▶ [What is needed]: Search each line of the data for the word "right"; copy every line where it is found.

★ ★ ★ ★

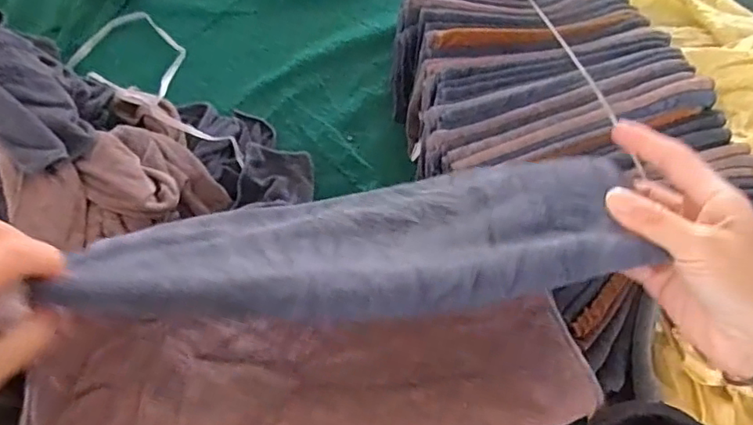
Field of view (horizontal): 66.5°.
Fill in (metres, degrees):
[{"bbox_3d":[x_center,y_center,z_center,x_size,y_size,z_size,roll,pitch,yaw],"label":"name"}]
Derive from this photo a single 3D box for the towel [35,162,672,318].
[{"bbox_3d":[-0.012,0.012,0.362,0.307,0.043,0.148,-7,19,-8],"label":"towel"}]

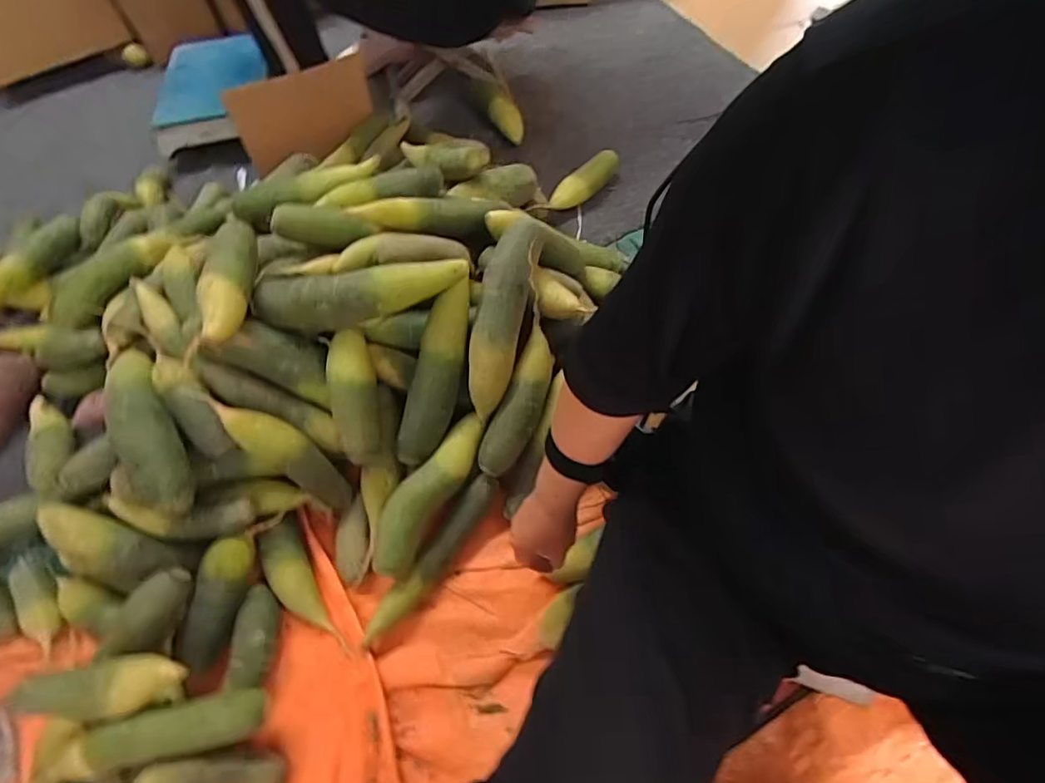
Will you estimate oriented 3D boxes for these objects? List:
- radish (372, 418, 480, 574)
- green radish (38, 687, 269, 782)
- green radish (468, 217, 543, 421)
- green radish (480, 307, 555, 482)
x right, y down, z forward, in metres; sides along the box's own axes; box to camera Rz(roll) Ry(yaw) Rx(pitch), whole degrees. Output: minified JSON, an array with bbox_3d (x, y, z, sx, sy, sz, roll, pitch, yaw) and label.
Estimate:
[{"bbox_3d":[-0.126,0.131,0.740,0.058,0.065,0.233,28,64,16],"label":"radish"},{"bbox_3d":[-0.414,0.381,0.609,0.253,0.054,0.051,-11,61,-6],"label":"green radish"},{"bbox_3d":[-0.030,-0.098,0.729,0.062,0.054,0.266,12,93,8],"label":"green radish"},{"bbox_3d":[0.002,0.006,0.751,0.061,0.048,0.224,19,83,11],"label":"green radish"}]

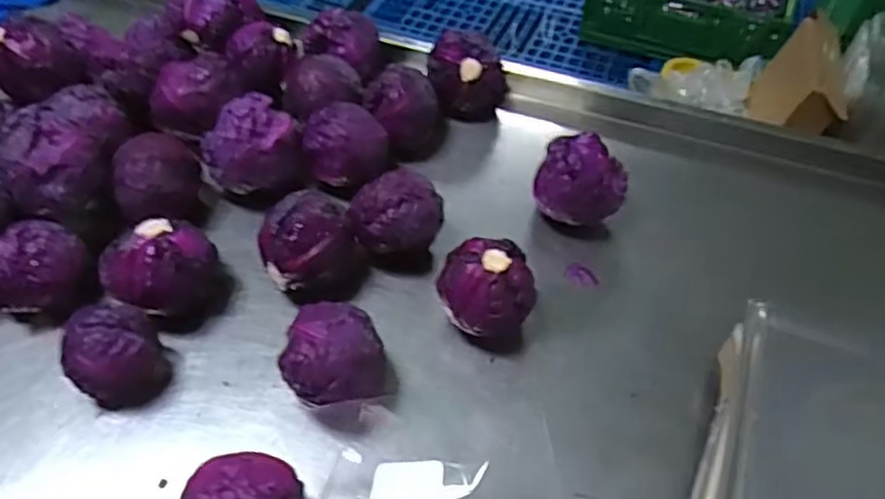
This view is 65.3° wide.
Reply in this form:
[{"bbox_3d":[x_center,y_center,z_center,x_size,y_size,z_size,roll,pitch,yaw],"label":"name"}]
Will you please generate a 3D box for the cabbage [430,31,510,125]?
[{"bbox_3d":[0.038,-0.259,1.015,0.116,0.128,0.132,3,48,3],"label":"cabbage"}]

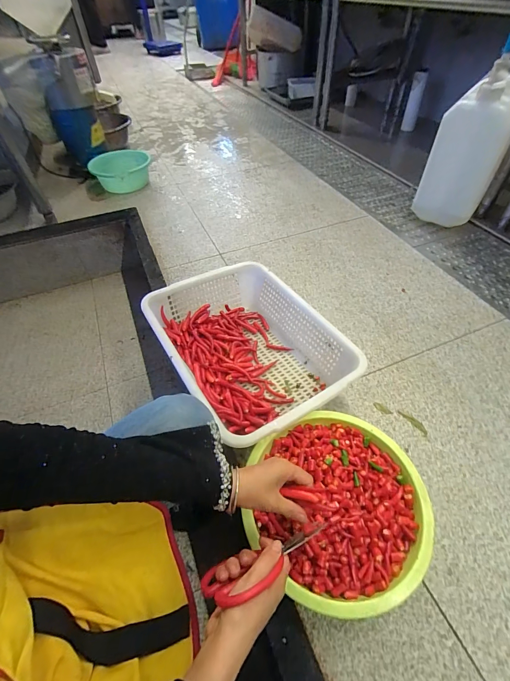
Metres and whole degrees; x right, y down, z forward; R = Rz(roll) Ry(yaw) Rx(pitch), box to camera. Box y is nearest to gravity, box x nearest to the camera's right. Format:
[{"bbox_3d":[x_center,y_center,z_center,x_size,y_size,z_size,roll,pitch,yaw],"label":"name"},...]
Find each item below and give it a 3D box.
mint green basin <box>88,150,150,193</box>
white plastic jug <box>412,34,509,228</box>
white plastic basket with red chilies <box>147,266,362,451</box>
[{"bbox_3d":[-0.584,-0.748,1.398,0.253,0.102,0.226,-11,50,-6],"label":"mint green basin"},{"bbox_3d":[0.649,-0.572,0.959,0.133,0.483,0.165,-19,51,-13],"label":"white plastic jug"},{"bbox_3d":[-0.015,0.020,0.710,0.319,0.145,0.426,-27,53,-19],"label":"white plastic basket with red chilies"}]

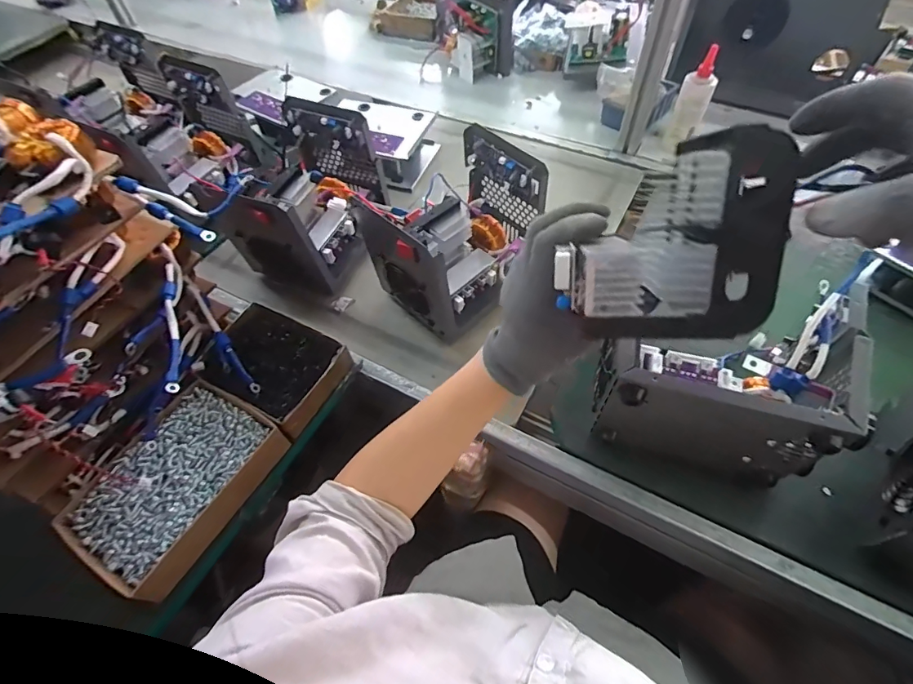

★ ★ ★ ★

▶ [Answer to this task]:
x right, y down, z forward, in metres; sides along the box's own axes; box to camera Rz(roll) Ry(yaw) Rx(pitch), whole degrees. Output: minified JSON, an array with bbox_3d (x, y, z, sx, sy, sz, roll, pitch, yaw) and label.
Metres and whole degrees; x right, y down, z forward; R = Rz(roll) Ry(yaw) Rx(pitch), box to camera. Box y is nearest to gravity, box x nearest to the camera's right. Format:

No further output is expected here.